[Input for this task Boundary: Start]

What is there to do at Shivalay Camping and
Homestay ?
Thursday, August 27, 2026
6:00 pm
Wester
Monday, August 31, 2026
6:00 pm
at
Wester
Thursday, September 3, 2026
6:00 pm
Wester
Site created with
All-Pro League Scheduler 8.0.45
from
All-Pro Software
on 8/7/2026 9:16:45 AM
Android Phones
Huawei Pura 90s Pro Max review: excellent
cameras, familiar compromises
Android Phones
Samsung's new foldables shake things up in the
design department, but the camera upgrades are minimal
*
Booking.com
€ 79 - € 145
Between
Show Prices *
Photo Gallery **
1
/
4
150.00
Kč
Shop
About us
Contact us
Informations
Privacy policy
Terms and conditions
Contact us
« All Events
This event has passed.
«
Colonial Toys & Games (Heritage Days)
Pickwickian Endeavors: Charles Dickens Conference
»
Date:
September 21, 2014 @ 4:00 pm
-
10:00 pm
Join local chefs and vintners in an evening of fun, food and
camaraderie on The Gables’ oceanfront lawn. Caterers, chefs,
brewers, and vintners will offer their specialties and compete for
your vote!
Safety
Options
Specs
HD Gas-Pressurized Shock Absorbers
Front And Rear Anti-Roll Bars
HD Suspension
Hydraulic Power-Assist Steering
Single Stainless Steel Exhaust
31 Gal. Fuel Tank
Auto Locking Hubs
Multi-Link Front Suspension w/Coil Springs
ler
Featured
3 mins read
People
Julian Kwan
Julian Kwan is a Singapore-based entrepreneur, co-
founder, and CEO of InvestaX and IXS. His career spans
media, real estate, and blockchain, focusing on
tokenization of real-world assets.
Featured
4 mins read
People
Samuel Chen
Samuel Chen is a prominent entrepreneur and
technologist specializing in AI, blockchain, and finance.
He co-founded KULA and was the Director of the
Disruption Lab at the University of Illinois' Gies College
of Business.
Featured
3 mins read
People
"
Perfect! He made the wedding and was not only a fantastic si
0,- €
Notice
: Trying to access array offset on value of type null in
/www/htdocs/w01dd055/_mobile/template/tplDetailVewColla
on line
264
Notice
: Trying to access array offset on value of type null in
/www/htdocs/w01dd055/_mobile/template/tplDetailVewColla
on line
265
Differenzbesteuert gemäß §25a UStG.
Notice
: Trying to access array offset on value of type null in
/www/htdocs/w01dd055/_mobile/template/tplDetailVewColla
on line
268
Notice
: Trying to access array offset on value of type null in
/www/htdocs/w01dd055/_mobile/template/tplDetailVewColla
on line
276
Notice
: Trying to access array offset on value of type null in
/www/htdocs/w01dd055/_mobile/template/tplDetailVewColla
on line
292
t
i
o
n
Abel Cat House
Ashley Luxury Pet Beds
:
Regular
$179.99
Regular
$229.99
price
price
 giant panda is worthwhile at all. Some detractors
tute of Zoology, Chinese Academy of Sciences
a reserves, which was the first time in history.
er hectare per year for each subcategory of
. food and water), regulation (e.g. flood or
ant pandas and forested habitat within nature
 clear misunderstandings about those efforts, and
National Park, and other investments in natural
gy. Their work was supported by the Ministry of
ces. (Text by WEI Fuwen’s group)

[Input for this task Boundary: End]
[Input for this task Boundary: Start]

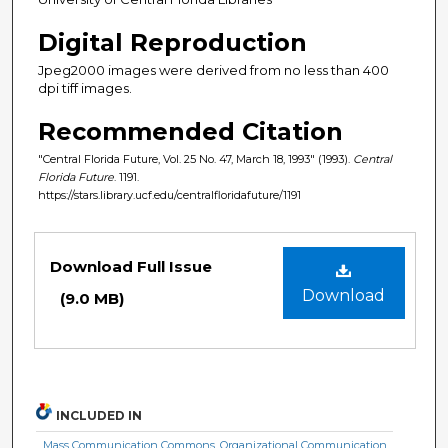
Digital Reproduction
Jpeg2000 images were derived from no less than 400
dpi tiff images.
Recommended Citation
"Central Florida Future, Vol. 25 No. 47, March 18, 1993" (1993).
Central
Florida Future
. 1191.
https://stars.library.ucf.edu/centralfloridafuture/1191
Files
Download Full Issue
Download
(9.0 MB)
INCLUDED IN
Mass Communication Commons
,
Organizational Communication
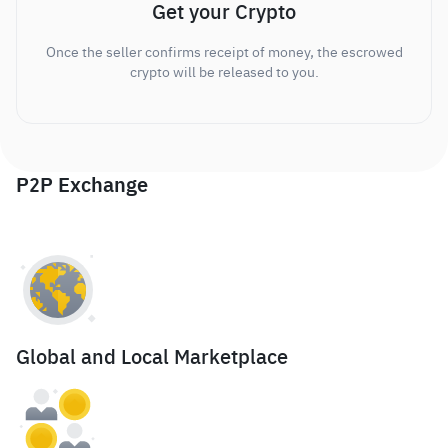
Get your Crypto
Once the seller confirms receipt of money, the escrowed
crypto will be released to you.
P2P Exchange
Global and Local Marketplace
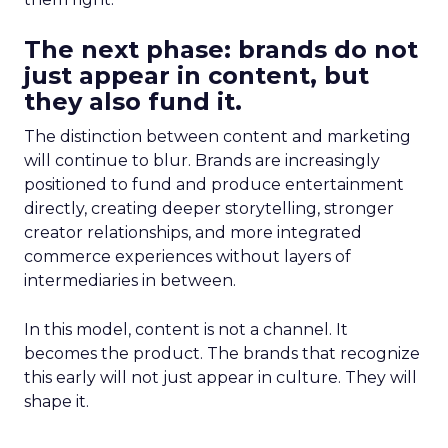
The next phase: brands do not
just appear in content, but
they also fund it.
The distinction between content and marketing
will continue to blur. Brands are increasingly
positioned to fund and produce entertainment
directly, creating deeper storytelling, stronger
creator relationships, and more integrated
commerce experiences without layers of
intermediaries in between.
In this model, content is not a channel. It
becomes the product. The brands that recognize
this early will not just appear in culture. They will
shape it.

[Input for this task Boundary: End]
[Input for this task Boundary: Start]

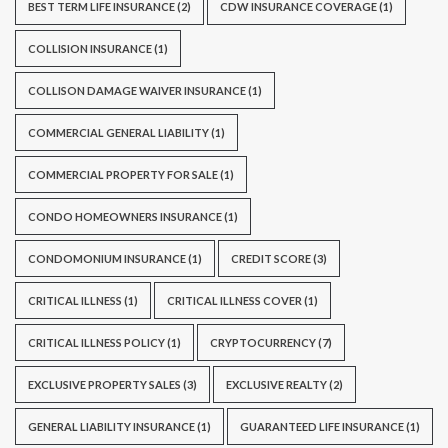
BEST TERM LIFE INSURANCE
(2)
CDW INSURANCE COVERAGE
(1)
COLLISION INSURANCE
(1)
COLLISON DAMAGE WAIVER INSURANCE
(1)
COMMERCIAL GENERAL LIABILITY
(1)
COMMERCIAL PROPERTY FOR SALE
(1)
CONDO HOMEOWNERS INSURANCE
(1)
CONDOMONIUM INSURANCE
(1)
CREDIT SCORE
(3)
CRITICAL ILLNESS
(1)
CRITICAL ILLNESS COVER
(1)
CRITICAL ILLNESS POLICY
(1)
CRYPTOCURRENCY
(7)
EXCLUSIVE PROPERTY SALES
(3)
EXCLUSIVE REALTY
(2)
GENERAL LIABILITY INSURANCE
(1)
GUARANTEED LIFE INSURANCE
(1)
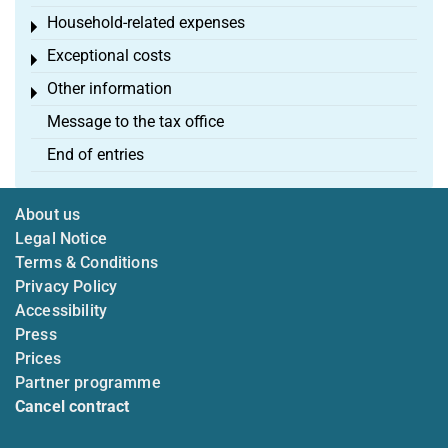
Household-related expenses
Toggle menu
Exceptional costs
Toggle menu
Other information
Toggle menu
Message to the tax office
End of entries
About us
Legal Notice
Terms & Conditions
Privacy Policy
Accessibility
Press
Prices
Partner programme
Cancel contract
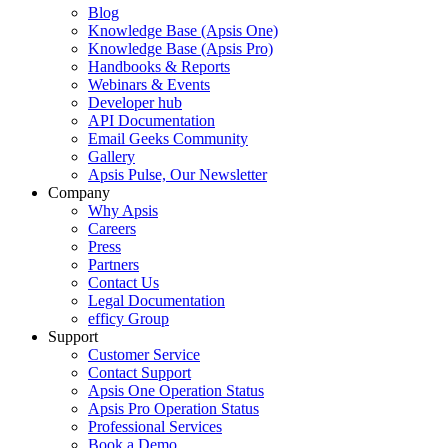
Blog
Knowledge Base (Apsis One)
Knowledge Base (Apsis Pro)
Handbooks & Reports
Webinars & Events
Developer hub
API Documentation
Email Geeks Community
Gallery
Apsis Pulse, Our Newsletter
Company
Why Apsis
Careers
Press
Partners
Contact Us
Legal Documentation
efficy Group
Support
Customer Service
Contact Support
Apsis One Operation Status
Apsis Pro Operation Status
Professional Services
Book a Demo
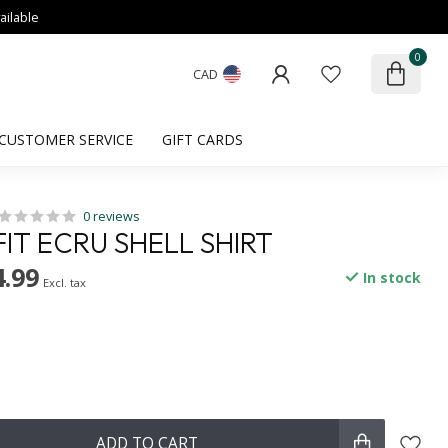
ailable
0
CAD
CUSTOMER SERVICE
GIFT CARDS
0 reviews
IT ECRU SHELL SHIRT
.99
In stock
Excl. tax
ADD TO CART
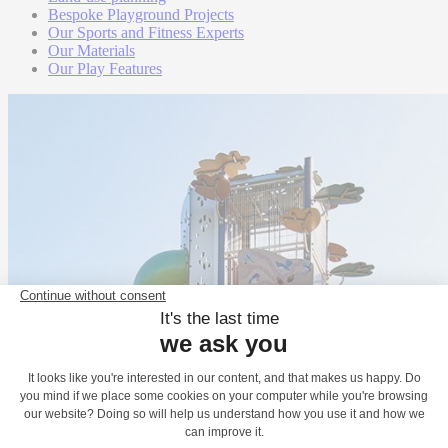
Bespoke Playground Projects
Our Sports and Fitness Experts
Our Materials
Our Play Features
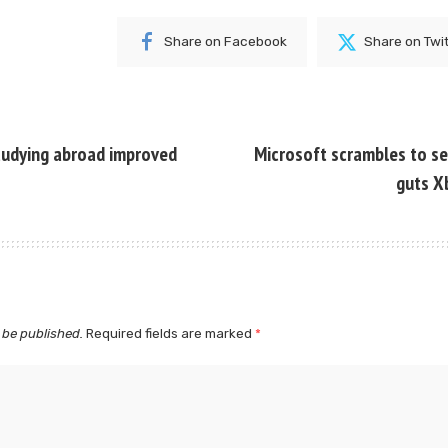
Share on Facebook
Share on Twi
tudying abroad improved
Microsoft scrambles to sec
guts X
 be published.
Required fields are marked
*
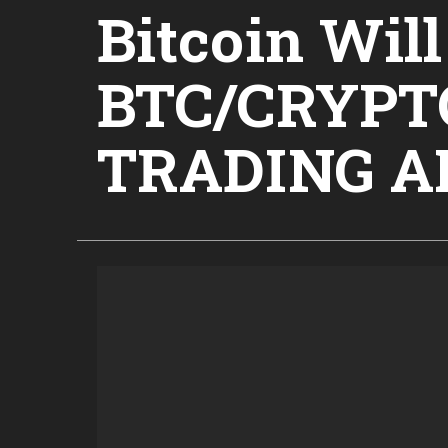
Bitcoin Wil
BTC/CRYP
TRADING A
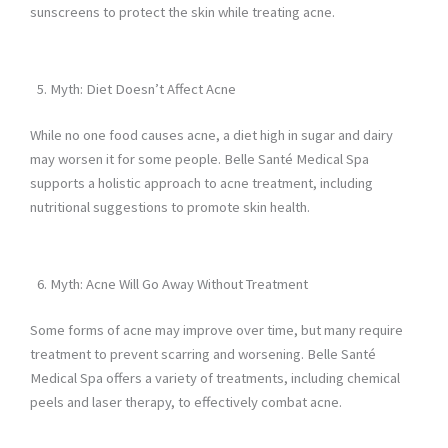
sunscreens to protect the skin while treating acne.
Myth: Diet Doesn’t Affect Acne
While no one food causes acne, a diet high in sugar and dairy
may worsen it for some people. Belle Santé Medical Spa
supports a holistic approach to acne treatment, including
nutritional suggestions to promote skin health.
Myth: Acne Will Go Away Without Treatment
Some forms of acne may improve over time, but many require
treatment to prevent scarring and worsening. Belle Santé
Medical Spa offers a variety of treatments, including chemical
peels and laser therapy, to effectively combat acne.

[Input for this task Boundary: End]

■ **Task goal**
Reproduce the records above exactly, but only from the line with "efficy Group" up to and including the line with "Our Materials". Leave the pictures out.

■ **Solution to the exercise**
efficy Group
Support
Customer Service
Contact Support
Apsis One Operation Status
Apsis Pro Operation Status
Professional Services
Book a Demo
ailable
0
CAD
CUSTOMER SERVICE
GIFT CARDS
0 reviews
IT ECRU SHELL SHIRT
.99
In stock
Excl. tax
ADD TO CART
Bespoke Playground Projects
Our Sports and Fitness Experts
Our Materials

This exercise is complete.